= Infangthief and outfangthief =

Concepts in Anglo-Saxon law

Infangthief and outfangthief (Note: Variously spelled infangenthef and outfangenthef, infangtheof and outfangtheof, &c.) were privileges granted to feudal lords (and various corporate bodies such as abbeys and cities) under Anglo-Saxon law by the kings of England. They permitted their bearers to execute summary justice (including capital punishment) on thieves within the borders of their own manors or fiefs.

The terms are frequently attested in royal writs and charters using formulas such as "sake and soke, toll and team, and infangthief", which specified the usual rights accompanying grants of land.

==Scope==
Infangthief (infangene-þēof, lit. "thief seized within") applied to thieves captured within a landowner's estate, although it sometimes permitted them to be chased in other jurisdictions and brought back for trial. Under the 13th-century Leges Edwardi Confessoris, the privilege was restricted to the lord's "own thief"—that is, the lord's serfs and staff. According to Henry de Bracton, the privilege was further restricted to those caught in flagrante delicto or in possession of the stolen object.

Outfangthief (ūtfangene-þēof, lit. "thief seized without") is a more problematic term, as it is unattested prior to a forged charter included in the 3rd edition of William of Malmesbury's Deeds of the English Kings (c. 1135). (Note: A manuscript of the same era contains a copy of a possibly genuine charter of Egbert's, including the equivalent Latin phrase cum furis comprehensione intus et foris.) It seems to have initially been understood as the right to try a thief among the lord's own men wheresoever he might be apprehended, but this understanding is explicitly rejected by Bracton's c. 1235 Laws and Customs of England and the c. 1290 Fleta, which instead give it the meaning of permitting thieves captured on the lord's land to be tried by his court regardless of the thief's own origin. The Fleta further states that the lord had the right to hang thieves from among his own men on his own gallows, once they had been condemned by the jurisdiction where they had been captured.

The thief's captor was given a choice between summarily executing him—the usual fate for the poor—or "amercing" him, ransoming him for a fine set according to his rank.

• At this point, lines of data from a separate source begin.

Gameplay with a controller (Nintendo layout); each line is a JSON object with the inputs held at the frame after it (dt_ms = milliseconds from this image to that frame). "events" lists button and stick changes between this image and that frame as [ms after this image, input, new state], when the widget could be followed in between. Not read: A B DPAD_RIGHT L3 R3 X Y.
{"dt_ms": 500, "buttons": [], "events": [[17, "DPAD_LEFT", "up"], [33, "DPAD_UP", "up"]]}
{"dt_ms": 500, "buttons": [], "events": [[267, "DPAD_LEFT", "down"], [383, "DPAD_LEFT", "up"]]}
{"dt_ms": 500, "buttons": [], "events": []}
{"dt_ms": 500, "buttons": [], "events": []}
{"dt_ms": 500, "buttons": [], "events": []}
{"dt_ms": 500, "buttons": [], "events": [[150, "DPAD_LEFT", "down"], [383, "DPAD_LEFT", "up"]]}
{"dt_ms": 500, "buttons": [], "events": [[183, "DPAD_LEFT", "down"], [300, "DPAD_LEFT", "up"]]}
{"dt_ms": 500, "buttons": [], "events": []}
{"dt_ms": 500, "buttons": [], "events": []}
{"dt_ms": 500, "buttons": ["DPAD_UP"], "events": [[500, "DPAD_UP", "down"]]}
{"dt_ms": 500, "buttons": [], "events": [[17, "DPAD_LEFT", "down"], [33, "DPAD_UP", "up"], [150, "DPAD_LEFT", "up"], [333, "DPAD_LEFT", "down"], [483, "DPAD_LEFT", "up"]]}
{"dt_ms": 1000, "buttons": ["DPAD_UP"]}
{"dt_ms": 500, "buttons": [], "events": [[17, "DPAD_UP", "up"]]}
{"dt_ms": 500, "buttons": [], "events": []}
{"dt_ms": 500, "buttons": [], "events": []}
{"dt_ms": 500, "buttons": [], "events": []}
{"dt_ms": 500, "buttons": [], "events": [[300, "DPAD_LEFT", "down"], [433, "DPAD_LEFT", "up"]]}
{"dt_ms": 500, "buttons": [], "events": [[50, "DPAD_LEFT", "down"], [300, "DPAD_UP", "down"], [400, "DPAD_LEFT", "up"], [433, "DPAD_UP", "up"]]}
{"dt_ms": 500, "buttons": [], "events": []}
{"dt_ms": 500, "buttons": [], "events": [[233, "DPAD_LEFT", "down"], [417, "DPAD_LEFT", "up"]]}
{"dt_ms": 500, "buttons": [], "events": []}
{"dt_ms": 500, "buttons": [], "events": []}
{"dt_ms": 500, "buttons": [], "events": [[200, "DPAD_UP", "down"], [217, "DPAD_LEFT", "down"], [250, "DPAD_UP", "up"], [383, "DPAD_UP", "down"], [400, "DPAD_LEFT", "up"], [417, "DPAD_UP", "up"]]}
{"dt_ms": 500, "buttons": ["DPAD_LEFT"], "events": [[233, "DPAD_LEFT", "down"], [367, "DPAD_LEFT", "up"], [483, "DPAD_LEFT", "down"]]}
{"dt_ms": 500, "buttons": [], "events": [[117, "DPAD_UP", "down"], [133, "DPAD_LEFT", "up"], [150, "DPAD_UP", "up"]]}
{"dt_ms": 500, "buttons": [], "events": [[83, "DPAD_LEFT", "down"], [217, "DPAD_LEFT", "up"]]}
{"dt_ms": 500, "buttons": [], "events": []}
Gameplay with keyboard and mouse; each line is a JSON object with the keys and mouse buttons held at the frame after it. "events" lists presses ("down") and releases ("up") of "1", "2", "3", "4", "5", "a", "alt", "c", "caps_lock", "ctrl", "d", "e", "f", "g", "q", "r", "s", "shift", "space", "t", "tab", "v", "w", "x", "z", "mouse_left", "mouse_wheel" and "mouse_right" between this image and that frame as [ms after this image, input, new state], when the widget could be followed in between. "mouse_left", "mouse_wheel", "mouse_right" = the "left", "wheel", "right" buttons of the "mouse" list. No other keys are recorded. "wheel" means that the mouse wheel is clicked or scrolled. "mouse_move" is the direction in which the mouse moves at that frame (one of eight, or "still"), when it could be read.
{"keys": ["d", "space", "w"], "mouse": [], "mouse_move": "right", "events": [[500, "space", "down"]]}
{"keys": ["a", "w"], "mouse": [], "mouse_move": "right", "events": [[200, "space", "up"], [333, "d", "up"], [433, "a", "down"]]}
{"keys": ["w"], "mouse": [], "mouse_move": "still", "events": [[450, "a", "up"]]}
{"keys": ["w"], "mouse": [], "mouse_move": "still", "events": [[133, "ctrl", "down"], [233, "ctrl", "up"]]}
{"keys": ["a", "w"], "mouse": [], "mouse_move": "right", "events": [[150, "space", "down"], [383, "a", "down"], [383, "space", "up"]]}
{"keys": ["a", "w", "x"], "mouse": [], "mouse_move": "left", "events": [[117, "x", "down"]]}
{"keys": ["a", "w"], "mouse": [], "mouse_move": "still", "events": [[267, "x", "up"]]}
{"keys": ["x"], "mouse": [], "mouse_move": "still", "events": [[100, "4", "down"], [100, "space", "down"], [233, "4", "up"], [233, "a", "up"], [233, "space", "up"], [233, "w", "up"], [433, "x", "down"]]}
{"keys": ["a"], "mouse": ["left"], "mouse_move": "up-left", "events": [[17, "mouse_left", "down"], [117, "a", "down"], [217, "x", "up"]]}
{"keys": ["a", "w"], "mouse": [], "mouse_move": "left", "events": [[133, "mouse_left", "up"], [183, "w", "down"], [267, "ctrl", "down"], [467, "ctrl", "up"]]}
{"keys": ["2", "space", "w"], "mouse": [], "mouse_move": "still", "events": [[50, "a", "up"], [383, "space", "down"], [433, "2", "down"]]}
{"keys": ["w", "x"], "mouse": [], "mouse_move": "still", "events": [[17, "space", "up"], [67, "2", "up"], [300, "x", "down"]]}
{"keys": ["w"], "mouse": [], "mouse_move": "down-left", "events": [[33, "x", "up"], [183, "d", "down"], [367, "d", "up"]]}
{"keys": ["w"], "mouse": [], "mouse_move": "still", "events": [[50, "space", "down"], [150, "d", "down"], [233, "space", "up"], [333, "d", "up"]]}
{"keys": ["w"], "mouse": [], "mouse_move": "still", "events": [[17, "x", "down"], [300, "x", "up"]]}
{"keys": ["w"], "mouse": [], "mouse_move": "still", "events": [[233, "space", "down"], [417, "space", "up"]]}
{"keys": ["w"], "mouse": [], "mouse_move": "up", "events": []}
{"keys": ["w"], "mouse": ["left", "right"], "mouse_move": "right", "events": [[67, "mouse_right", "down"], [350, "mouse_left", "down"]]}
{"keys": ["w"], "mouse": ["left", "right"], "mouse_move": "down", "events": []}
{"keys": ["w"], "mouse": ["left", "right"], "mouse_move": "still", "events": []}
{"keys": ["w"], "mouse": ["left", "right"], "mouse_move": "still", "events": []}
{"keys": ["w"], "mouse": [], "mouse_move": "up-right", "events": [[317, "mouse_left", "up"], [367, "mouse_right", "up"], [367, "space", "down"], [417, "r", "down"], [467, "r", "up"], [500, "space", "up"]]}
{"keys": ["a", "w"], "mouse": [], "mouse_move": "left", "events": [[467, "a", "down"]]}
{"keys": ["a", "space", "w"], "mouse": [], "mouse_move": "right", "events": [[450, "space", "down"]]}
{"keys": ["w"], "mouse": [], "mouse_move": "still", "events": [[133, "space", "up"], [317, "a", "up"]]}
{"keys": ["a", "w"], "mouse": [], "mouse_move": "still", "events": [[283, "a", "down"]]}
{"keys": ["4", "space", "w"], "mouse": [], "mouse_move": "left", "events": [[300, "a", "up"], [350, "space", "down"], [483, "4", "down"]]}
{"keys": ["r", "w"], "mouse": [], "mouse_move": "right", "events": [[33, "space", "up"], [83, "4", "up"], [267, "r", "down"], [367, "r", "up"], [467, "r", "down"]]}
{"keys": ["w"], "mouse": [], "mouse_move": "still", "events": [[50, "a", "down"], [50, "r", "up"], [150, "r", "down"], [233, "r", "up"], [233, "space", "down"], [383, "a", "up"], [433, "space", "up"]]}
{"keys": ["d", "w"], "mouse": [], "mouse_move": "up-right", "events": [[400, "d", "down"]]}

Such privileges had several advantages: they were profitable, helped to maintain discipline on the estate, and identified the privilege-holder as a figure of authority. They remained in use after the Norman Conquest as a standard right given to local lords and did not finally fall into disuse until the time of Edward III. Even then, they continued to be asserted for a considerable time afterwards in Halifax, West Yorkshire.

==Examples==
According to the Anglo-Saxon Chronicle, in 963 AD King Edgar granted a charter to Bishop Æthelwold for the minster of Medeshamstede (afterwards Peterborough) and attached villages. The charter included the grant of "sack and sock, toll and team, and infangthief".